So nobody's decided to try to cash in on my offer of an e-high-five, eh? I'm probably too impatient. Anyways, here's what I missed.
If you look at this table, the only oil listed that has more long-chain omega-6 than long-chain omega-3 is cottonseed. A naive reading of this would indicate that if, as Sears argues, we're trying to avoid having an AA:EPA ratio that's too slanted towards AA, all we have to do is avoid cottonseed oil.
This, however, is not necessarily correct. Consider my reference to ALA as a potentially-pertinent substance - it's a short-chain omega-3 that, it appears, is partially converted to our relevant long-chain omega-3s. Could it be that there are analogous short-chain omega-6 fatty acids that the body can convert to arachidonic acid?
-Salem et al., "In vivo conversion of linoleic acid to arachidonic acid in human adults."Quote:
Human adults are shown to be capable of conversion of linoleic acid (LA, 18:2 n-6) to arachidonic acid (AA, 20:4 n-6) in vivo. It is confirmed that they can also convert alpha-linolenic acid (LNA, 18:3 n-3) to eicosapentaenoic acid (EPA, 20:5 n-3) and to docosahexaenoic acid (DHA, 22:6 n-3) in vivo.
I'm going to try to get a copy of that study to look at. Sears is pessimistic about rates of conversion of ALA to EPA/DHA, perhaps overly so. Here's what I found when I looked into it myself:
-Muir and Westcott, Flax (p. 156)Quote:
Hence, there is no assurance that increasing ALA intake will increase tissue levels of EPA or DHA; in fact, some studies show that DHA remains unchanged or even decreases after ALA supplementation
Said book also makes reference to competition between LA (linoleic acid, 18:2 n-6) and ALA for conversion into AA and EPA/DHA, respectively.
The plot thickens.
Edit: And to confuse things even more, there are reports of gender-based differences.
-Burdge et al., "Conversion of alpha-linolenic acid to longer-chain polyunsaturated fatty acids in human adults." (full paper here)Quote:
Increasing alphaLNA intake for a period of weeks to months results in an increase in the proportion of eicosapentaenoic acid (EPA; 20:5n-3) in plasma lipids, in erythrocytes, leukocytes, platelets and in breast milk but there is no increase in docosahexaenoic acid (DHA; 22:6n-3), which may even decline in some pools at high alphaLNA intakes.
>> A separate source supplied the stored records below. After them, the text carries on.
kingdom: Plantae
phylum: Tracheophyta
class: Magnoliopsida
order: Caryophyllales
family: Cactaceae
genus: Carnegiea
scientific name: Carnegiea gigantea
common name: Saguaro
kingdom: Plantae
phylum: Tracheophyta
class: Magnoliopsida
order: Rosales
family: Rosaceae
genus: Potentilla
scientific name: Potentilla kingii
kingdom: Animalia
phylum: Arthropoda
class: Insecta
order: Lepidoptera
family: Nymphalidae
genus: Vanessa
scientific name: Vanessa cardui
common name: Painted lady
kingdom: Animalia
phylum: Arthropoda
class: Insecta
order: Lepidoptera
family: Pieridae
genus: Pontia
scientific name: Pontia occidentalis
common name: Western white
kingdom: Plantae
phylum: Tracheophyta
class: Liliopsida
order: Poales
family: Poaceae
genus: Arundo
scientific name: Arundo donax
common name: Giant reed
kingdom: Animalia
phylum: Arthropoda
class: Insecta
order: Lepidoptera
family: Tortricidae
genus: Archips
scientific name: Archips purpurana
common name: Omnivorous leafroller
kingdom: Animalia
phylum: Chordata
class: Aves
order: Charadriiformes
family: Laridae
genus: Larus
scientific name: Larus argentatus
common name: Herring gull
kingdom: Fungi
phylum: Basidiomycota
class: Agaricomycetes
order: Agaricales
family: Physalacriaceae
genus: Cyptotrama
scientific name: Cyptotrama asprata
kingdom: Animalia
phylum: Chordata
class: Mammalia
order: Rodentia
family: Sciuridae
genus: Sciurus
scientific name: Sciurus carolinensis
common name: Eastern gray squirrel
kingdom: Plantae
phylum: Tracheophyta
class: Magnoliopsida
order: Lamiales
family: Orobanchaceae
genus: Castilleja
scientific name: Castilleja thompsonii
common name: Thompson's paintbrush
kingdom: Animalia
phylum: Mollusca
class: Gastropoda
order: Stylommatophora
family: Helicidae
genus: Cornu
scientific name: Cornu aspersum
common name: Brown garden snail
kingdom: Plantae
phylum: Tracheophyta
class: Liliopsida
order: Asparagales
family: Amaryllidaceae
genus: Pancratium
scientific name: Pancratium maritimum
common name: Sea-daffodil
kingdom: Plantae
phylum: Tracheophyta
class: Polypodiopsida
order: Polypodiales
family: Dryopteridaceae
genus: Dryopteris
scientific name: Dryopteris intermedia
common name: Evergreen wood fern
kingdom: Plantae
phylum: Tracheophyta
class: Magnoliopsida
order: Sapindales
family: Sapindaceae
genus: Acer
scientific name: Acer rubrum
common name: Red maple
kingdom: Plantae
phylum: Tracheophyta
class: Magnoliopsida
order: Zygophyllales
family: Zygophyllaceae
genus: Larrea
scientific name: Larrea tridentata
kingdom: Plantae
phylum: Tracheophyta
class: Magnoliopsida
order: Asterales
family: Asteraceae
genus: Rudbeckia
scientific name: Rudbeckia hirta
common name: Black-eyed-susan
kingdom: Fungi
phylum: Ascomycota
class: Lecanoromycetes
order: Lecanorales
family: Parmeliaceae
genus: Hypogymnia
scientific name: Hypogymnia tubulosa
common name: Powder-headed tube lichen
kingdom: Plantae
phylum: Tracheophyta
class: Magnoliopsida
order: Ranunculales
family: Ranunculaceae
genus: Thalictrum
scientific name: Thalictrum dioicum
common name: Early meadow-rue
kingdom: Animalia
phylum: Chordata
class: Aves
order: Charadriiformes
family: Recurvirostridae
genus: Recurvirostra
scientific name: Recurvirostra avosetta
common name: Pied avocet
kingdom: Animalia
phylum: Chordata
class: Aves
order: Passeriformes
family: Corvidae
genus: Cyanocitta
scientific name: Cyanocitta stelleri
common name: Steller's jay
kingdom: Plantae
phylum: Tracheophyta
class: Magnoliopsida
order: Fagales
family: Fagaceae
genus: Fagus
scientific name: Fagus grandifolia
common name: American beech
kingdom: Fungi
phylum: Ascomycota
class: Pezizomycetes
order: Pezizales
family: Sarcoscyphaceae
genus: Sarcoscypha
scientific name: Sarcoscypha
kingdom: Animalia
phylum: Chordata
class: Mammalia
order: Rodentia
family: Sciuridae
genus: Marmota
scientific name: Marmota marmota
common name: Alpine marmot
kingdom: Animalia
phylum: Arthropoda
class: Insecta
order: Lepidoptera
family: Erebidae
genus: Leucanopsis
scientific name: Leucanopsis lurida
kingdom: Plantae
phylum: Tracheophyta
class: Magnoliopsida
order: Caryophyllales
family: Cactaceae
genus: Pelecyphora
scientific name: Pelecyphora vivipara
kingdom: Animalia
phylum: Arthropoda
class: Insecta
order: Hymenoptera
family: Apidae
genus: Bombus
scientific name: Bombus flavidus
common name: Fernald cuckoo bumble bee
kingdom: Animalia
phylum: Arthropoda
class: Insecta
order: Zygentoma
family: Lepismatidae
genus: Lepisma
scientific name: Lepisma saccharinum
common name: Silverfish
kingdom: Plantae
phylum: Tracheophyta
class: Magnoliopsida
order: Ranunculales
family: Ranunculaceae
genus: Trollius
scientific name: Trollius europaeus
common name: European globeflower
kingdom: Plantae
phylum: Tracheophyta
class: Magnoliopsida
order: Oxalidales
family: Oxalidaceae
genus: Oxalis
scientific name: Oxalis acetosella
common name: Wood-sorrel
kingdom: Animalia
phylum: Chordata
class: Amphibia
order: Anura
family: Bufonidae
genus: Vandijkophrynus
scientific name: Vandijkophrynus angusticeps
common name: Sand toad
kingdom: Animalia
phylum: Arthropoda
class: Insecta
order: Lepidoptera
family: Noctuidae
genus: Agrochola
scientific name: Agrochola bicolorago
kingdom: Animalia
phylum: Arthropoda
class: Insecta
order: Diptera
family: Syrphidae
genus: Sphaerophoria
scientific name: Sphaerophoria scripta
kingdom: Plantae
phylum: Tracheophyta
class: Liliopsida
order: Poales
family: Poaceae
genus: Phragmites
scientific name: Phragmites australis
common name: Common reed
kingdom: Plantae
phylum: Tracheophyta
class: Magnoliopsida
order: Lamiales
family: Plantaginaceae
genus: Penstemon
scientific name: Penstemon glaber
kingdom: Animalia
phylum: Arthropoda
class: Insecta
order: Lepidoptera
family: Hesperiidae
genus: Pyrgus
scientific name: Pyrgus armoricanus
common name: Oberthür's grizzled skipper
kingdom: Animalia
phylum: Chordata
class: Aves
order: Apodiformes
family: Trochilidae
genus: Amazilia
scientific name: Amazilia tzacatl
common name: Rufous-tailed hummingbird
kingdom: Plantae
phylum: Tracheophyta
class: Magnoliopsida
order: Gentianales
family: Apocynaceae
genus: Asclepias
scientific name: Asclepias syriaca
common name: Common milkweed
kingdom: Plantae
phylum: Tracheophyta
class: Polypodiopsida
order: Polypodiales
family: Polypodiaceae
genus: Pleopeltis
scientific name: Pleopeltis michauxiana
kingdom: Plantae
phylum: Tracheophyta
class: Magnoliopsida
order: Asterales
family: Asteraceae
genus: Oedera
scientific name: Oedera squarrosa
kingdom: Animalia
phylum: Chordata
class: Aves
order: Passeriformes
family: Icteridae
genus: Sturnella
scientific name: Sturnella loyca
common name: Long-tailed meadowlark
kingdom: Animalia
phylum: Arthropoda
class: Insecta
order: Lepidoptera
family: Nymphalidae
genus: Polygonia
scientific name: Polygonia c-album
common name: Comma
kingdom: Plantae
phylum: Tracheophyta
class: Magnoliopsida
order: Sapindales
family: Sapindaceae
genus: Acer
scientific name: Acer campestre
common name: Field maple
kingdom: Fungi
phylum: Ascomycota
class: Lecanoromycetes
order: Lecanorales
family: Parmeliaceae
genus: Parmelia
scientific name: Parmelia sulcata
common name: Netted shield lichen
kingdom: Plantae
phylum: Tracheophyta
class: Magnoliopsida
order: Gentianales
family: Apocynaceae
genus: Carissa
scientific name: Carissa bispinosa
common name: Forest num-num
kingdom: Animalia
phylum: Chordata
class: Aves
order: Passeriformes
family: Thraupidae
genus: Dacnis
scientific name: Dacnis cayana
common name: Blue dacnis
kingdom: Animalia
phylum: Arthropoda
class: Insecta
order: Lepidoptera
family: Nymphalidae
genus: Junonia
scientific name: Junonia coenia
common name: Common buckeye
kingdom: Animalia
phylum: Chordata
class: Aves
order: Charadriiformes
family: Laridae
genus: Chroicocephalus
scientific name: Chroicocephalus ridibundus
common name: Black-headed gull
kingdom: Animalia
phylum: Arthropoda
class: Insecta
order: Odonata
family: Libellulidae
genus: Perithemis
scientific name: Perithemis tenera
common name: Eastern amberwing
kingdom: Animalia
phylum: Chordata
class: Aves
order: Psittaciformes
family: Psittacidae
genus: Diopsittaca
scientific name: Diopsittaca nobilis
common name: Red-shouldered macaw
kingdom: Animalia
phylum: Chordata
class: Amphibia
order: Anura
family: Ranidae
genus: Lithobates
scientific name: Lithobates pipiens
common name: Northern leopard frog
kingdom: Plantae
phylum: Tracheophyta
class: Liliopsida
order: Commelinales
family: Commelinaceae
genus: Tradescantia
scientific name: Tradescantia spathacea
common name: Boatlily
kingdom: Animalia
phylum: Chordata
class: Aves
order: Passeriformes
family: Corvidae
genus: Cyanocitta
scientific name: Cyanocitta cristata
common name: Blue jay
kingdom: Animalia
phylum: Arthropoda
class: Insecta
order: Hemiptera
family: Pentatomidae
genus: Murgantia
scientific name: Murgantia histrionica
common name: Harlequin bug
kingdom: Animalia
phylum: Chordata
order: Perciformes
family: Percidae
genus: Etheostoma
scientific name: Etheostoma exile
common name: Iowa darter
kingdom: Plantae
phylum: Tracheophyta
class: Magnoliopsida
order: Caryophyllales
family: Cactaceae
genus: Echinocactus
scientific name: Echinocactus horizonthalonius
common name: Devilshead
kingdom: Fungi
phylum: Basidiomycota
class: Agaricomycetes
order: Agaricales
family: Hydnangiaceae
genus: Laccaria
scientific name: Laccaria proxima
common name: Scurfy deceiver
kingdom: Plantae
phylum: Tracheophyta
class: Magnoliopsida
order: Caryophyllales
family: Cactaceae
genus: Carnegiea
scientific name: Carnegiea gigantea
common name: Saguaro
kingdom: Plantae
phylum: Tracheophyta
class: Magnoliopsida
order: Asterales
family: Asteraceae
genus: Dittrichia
Stable isotope tracer studies indicate that conversion of alphaLNA to EPA occurs but is limited in men and that further transformation to DHA is very low. The fractional conversion of alphaLNA to the longer chain n-3 PUFA is greater in women which may be due to a regulatory effect of oestrogen. A lower proportion of alphaLNA is used for beta-oxidation in women compared with men.